§ **Yapılacaklar**:
a - Kedi ve vefa yazısında "İnternette filmini gördüm" diye başlayan paragrafı ana olayları kalacak şekilde daha kısa anlatın.
b - Kedi ve vefa yazısından "İnternette filmini gördüm." ile başlayıp "dakikalık filmi seyredebilirler." sözlerine kadar giden bölümü hiçbir şeyini değiştirmeden aktarın.

§ **Metinden bölüm**:
****************************************

İnternette filmini gördüm. ABD’nin bir şehrinde altı yaşında bir
çocuk evinin önündeki otomobillerin yanında oynuyor. Birden
komşunun kötü köpeği çocuğa saldırıyor, dişlerini elbisesine ve
etine geçirip yerde sürüklemeye başlıyor. Çocuk ciyak ciyak
bağırıyor, duyan yok. Çocuğun hayatı tehlikede… Birden harika bir
şey oluyor. Evin kedisi çocuğun feryatlarını duyuyor, tüylerini
kabartmış şekilde yıldırım gibi oraya koşuyor, pençelerini köpeğe
geçiriyor. Köpek kaçıyor, çocuk kurtuluyor, evdekiler
yetişiyor.
Köpek, kedinin on ila on beş misli… Kedi kadar cesur olsa onu da
parçalar. Kahraman ve vefalı kedicik hayatını tehlikeye atarak
çocuğun yardımına koşuyor, Allah’ın izniyle onu kurtarıyor.
Arzu edenler internette (cat saves child dog) kelimeleriyle arayıp
birkaç dakikalık filmi seyredebilirler.
Kedinin kurtardığı çocuk hikâyesi, hatırıma geçen sene Gölcük’te
kundaktaki yavrusunu evde tek başına bırakarak tatile çıkan
öğretmen anneyi hatırlattı. Bir kedideki vefaya bakınız, bir de o
annedeki vefasızlığa bakınız… Kadın tatilden döndüğünde çocuk
açlık, susuzluk ve bakımsızlıktan ölmüş.
Bizim millî ahlâkımızda vefa denilen bir değer vardır. Biz bu
değerin şişesini taşa vurarak bin parça etmişizdir.
Sadece vefa mı?.. Sadakat, mürüvvet, nezaket, kerem, seha,
fütüvvet…
İffet… Ah iffet, vah iffet, heyhat iffet, efsus iffet…
En büyük kayıplarımız iffet sahasında oldu.

****************************************

§ **Verilen veriler**:
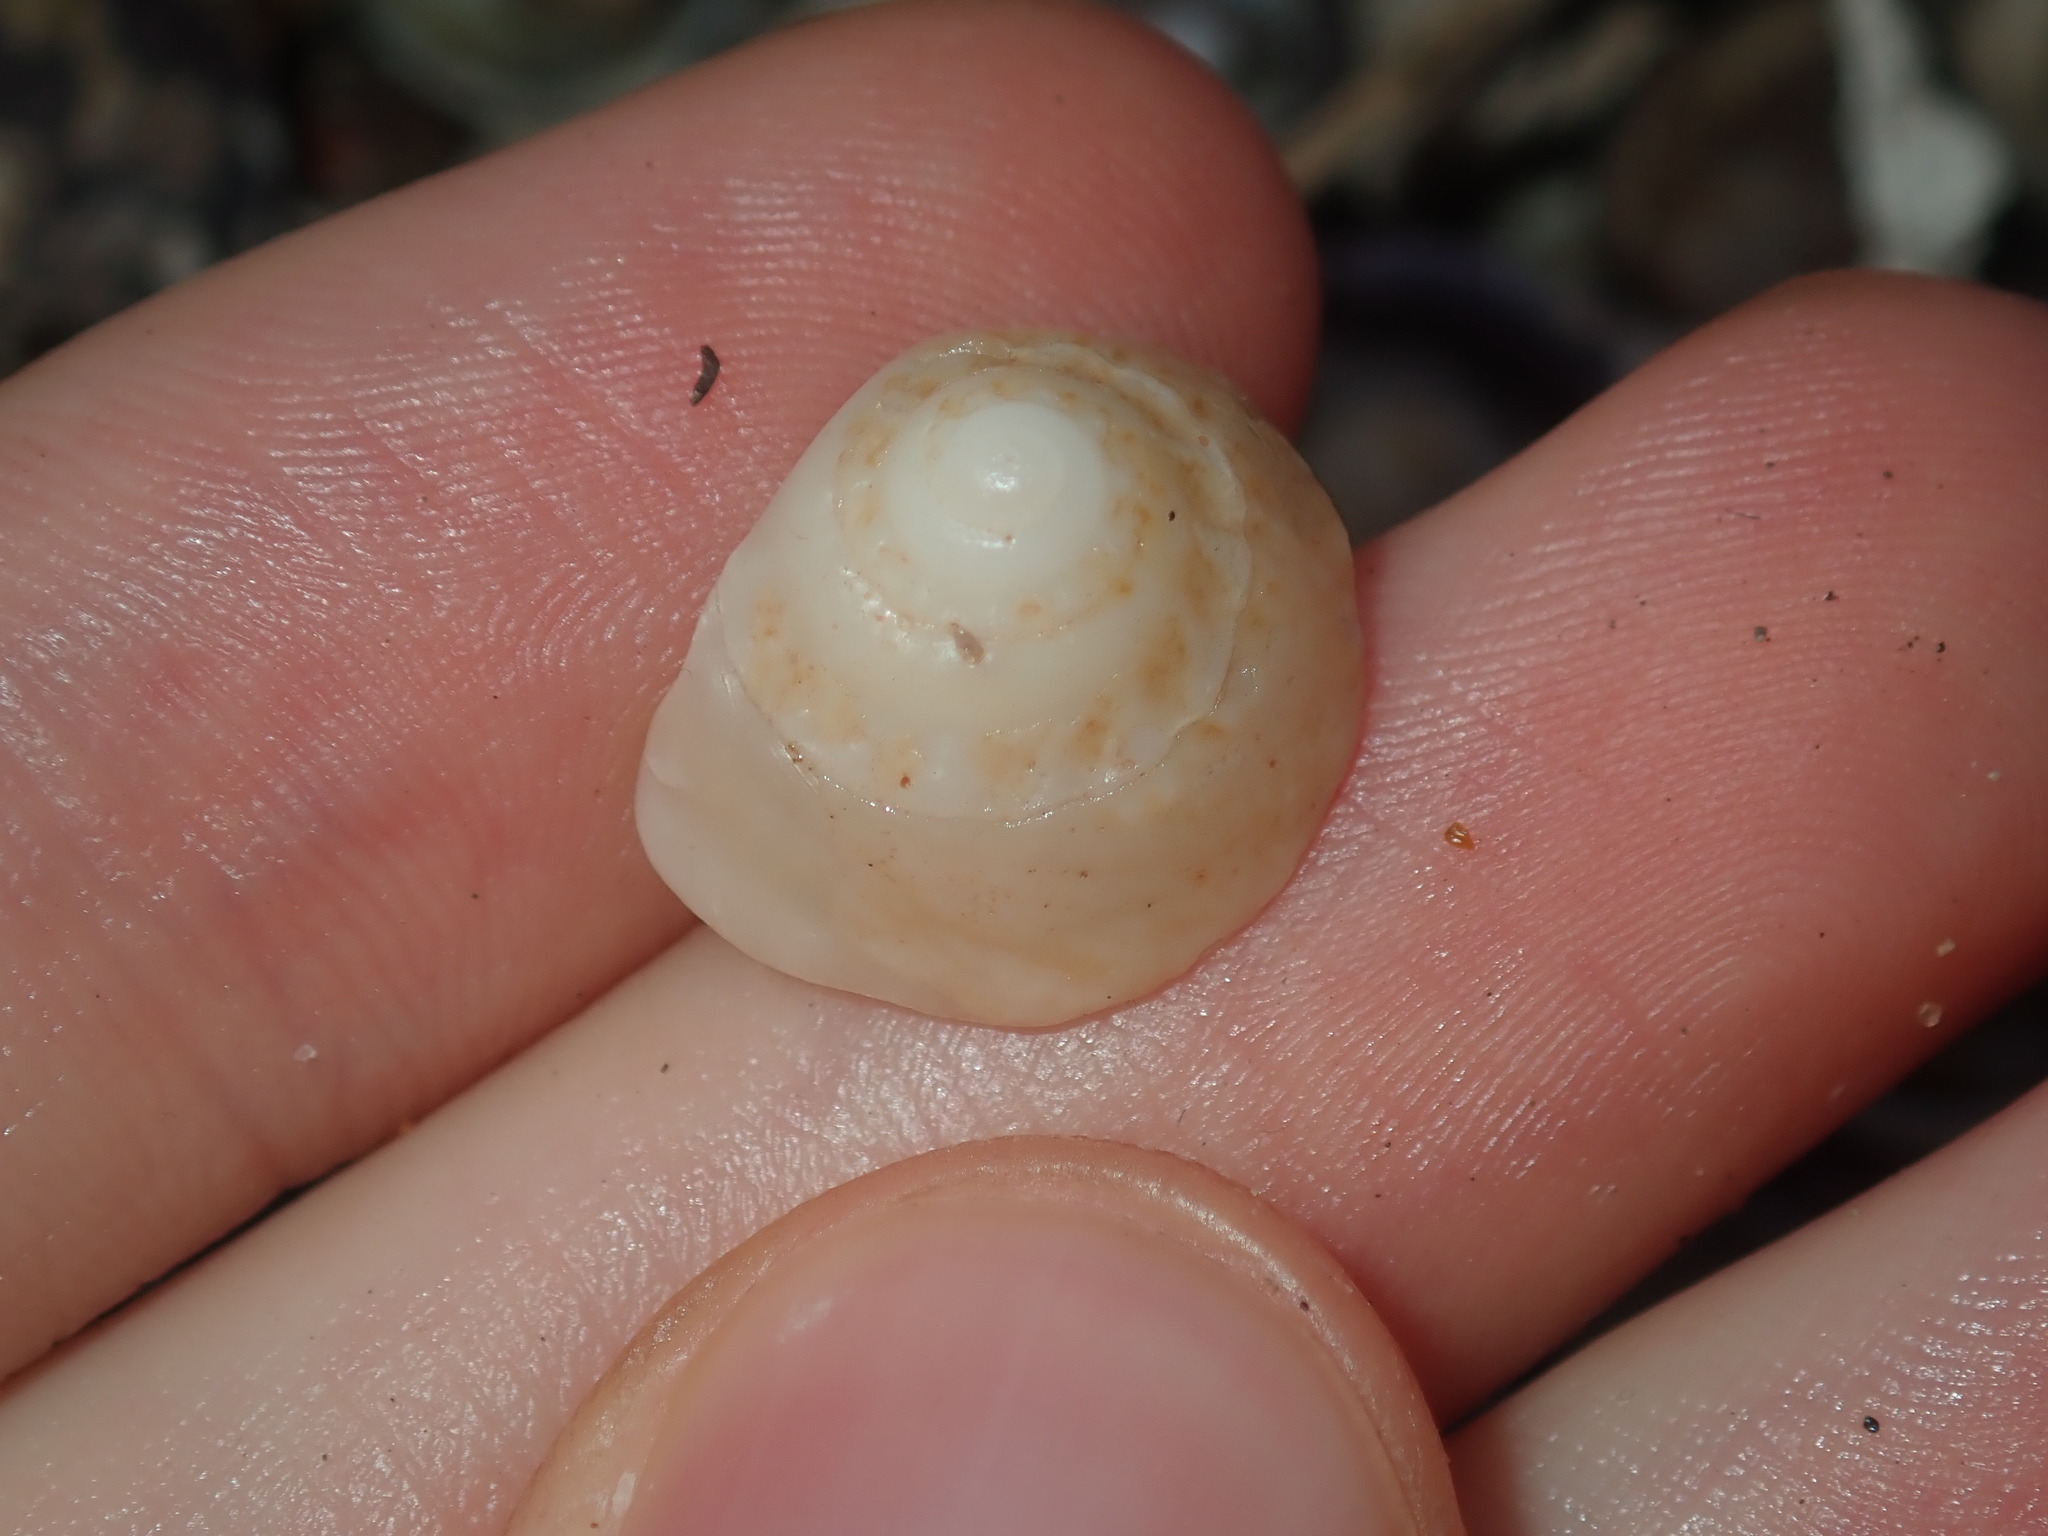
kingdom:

****************************************

§ **Çözümler**:
a - İnternetteki bir filmde, ABD'nin bir şehrinde altı yaşında bir çocuk evinin önünde oynarken komşunun köpeği ona saldırıp onu yerde sürüklüyor. Çocuğun bağırışlarını kimse duymuyor, ama evin kedisi duyup koşuyor ve pençelerini köpeğe geçiriyor. Köpek kaçıyor, çocuk kurtuluyor ve evdekiler yetişiyor.

b -
İnternette filmini gördüm. ABD’nin bir şehrinde altı yaşında bir
çocuk evinin önündeki otomobillerin yanında oynuyor. Birden
komşunun kötü köpeği çocuğa saldırıyor, dişlerini elbisesine ve
etine geçirip yerde sürüklemeye başlıyor. Çocuk ciyak ciyak
bağırıyor, duyan yok. Çocuğun hayatı tehlikede… Birden harika bir
şey oluyor. Evin kedisi çocuğun feryatlarını duyuyor, tüylerini
kabartmış şekilde yıldırım gibi oraya koşuyor, pençelerini köpeğe
geçiriyor. Köpek kaçıyor, çocuk kurtuluyor, evdekiler
yetişiyor.
Köpek, kedinin on ila on beş misli… Kedi kadar cesur olsa onu da
parçalar. Kahraman ve vefalı kedicik hayatını tehlikeye atarak
çocuğun yardımına koşuyor, Allah’ın izniyle onu kurtarıyor.
Arzu edenler internette (cat saves child dog) kelimeleriyle arayıp
birkaç dakikalık filmi seyredebilirler.